Ringfort (Rath), Drommartin, Co. Kerry
Co. Kerry |
Ringforts
At a sharp bend in a Kerry road, a circular earthen bank rises nearly three metres out of the surrounding farmland, enclosing a roughly even space some thirty-three metres across.
It is the kind of thing that can slip past a driver in a moment, registering only as a grassy mound before the road straightens and the view moves on. But the dimensions tell a different story: a bank six metres wide at its base, carefully constructed, and still standing close to its original height after well over a thousand years.

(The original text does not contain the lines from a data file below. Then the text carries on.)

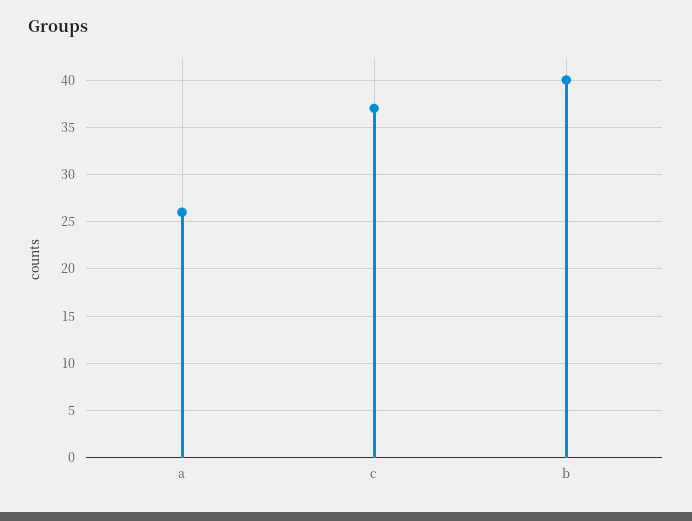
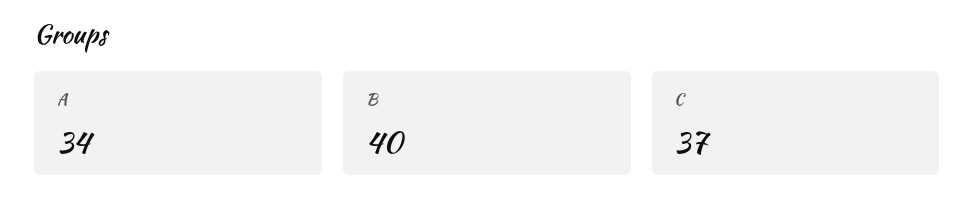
  {
-   "a": 26,
+   "a": 34,
    "c": 37,
    "b": 40
  }

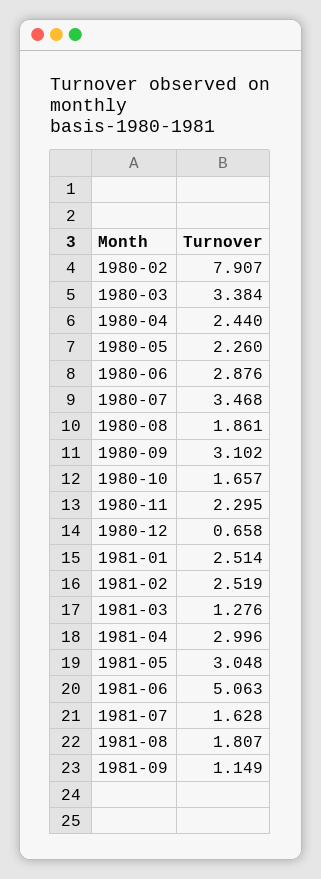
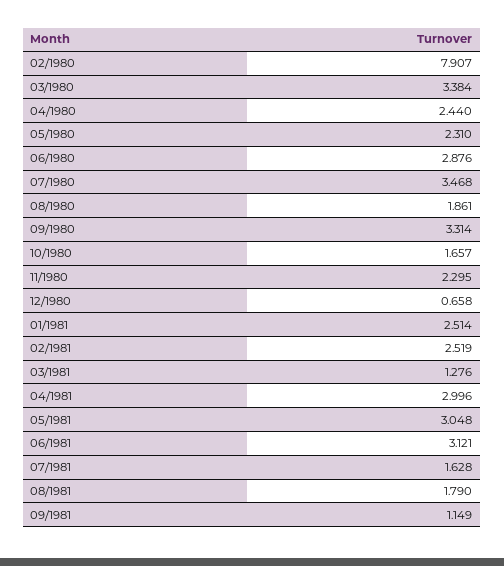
  {
    "1980-02": 7.907,
    "1980-03": 3.384,
    "1980-04": 2.44,
-   "1980-05": 2.26,
+   "1980-05": 2.31,
    "1980-06": 2.876,
    "1980-07": 3.468,
    "1980-08": 1.861,
-   "1980-09": 3.102,
+   "1980-09": 3.314,
    "1980-10": 1.657,
    "1980-11": 2.295,
    "1980-12": 0.658,
    "1981-01": 2.514,
    "1981-02": 2.519,
    "1981-03": 1.276,
    "1981-04": 2.996,
    "1981-05": 3.048,
-   "1981-06": 5.063,
+   "1981-06": 3.121,
    "1981-07": 1.628,
-   "1981-08": 1.807,
+   "1981-08": 1.79,
    "1981-09": 1.149
  }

This is a univallate rath, meaning it has a single enclosing bank rather than the double or triple rings found at more elaborate sites. Raths of this type were the standard settlement form of early medieval Ireland, used roughly between the fifth and twelfth centuries, and tens of thousands once dotted the landscape. They functioned primarily as enclosed farmsteads, the earthen bank offering a degree of security for livestock and household alike. The Drommartin example is on the smaller side of average, though its bank is unusually well preserved, rising to a maximum of 2.8 metres above the surrounding ground while sitting only about 1.6 metres above the interior floor, which gives a sense of how the original builders shaped the earth both outward and upward. A quarry sits roughly eighteen metres to the north-east, close enough to raise quiet questions about whether stone extracted there was ever used in the vicinity of the rath, or whether the proximity is simply coincidental.